Task inputs.
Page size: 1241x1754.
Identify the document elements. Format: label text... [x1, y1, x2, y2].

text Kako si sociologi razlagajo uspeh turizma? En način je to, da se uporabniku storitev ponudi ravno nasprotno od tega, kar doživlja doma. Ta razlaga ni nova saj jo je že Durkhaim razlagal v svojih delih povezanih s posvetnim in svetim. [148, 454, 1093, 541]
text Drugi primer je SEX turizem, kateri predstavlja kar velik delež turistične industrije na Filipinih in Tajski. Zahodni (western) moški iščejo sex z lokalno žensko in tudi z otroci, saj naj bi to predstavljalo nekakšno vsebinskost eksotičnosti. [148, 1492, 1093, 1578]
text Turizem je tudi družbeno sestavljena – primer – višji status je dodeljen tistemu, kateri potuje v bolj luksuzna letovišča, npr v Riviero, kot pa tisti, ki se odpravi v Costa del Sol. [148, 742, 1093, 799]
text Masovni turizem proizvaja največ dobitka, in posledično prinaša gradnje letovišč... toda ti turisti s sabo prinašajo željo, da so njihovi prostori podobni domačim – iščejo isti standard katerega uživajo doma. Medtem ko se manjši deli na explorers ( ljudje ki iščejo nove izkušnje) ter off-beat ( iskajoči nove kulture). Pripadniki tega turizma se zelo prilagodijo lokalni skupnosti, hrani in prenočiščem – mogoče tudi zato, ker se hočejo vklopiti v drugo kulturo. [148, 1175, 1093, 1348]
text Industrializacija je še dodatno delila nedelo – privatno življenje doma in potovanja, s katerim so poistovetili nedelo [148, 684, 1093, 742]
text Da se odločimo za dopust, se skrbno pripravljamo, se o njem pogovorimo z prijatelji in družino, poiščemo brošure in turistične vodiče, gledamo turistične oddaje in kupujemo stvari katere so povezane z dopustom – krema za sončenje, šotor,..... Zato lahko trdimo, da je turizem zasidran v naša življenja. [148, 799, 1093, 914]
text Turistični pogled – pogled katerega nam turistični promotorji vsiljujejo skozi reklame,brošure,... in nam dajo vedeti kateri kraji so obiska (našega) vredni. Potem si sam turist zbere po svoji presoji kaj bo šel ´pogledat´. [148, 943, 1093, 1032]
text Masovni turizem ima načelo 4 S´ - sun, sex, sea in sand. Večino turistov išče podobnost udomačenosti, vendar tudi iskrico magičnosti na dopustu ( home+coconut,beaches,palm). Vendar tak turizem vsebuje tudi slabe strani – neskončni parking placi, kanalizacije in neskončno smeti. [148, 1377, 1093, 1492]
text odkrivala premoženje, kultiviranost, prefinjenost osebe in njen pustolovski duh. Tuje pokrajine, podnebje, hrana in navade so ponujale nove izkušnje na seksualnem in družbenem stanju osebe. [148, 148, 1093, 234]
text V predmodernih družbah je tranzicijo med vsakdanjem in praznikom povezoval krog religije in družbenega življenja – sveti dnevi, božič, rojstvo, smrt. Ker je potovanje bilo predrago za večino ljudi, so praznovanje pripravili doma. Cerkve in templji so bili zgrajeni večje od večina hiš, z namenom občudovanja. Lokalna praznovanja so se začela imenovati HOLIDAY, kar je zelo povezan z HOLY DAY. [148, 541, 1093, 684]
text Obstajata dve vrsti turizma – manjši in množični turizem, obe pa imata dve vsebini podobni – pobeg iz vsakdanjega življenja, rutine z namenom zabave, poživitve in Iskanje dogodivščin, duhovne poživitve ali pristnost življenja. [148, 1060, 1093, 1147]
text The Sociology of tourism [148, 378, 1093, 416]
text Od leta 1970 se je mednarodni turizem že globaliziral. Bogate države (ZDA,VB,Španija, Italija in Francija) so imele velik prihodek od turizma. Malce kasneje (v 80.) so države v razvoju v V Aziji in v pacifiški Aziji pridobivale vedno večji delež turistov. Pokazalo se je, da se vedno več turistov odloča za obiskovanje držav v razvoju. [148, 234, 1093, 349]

Instructions to follow. How many lines in the data above contain the string "razlaga" when you tally them with case counting? Reply with the number only.

Written response. 1